● Extracted material:

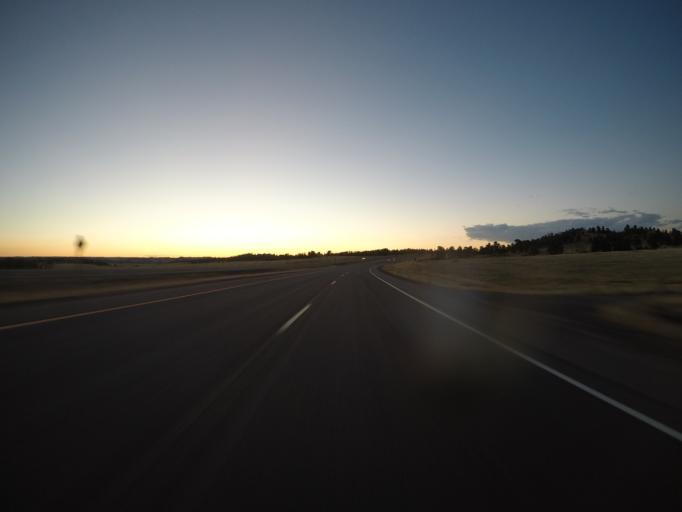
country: US
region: Wyoming
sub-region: Albany County
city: Laramie
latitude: 41.0057
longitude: -105.4175
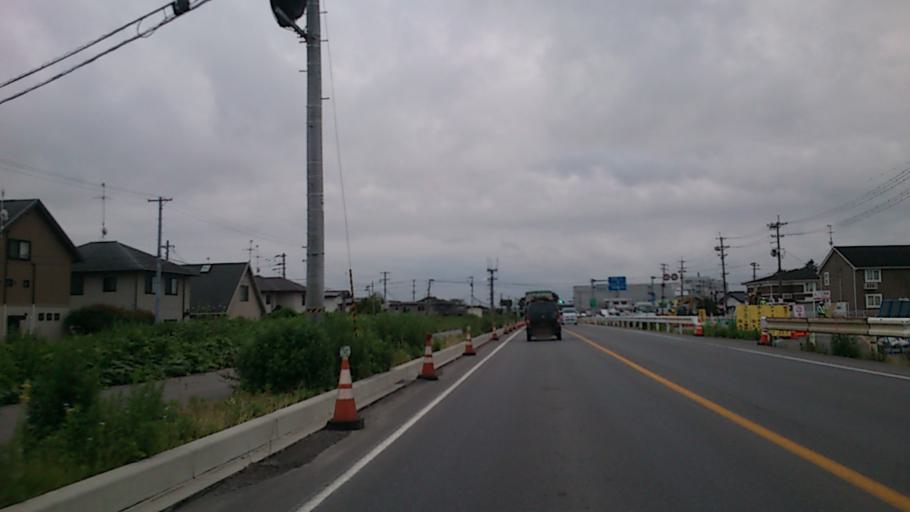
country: JP
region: Fukushima
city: Sukagawa
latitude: 37.2574
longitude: 140.3456
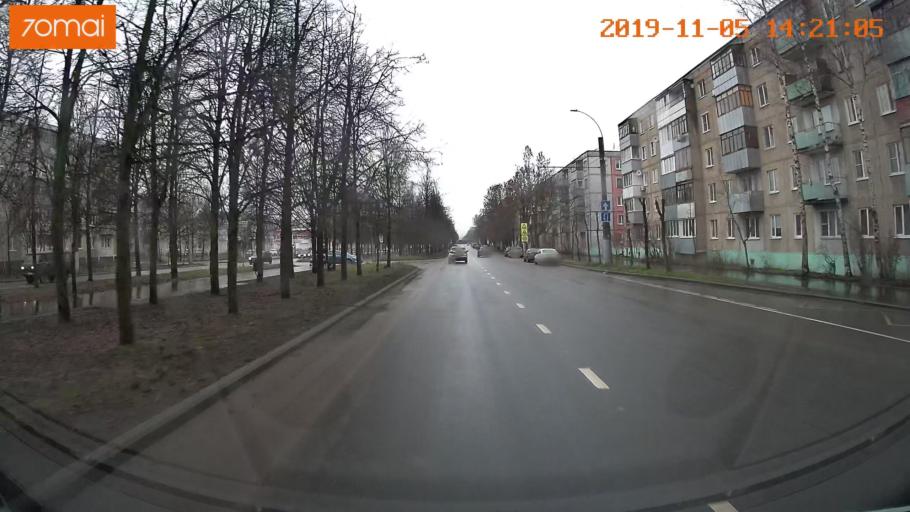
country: RU
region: Ivanovo
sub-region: Gorod Ivanovo
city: Ivanovo
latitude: 56.9571
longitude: 41.0137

● Requirements:
Return the part of the material that opens with the line containing "sub-region: Albany County" and closes with the final line of the material, reproducing each line unchanged. Leave the pictures out of your answer.

● Right answer:
sub-region: Albany County
city: Laramie
latitude: 41.0057
longitude: -105.4175
country: JP
region: Fukushima
city: Sukagawa
latitude: 37.2574
longitude: 140.3456
country: RU
region: Ivanovo
sub-region: Gorod Ivanovo
city: Ivanovo
latitude: 56.9571
longitude: 41.0137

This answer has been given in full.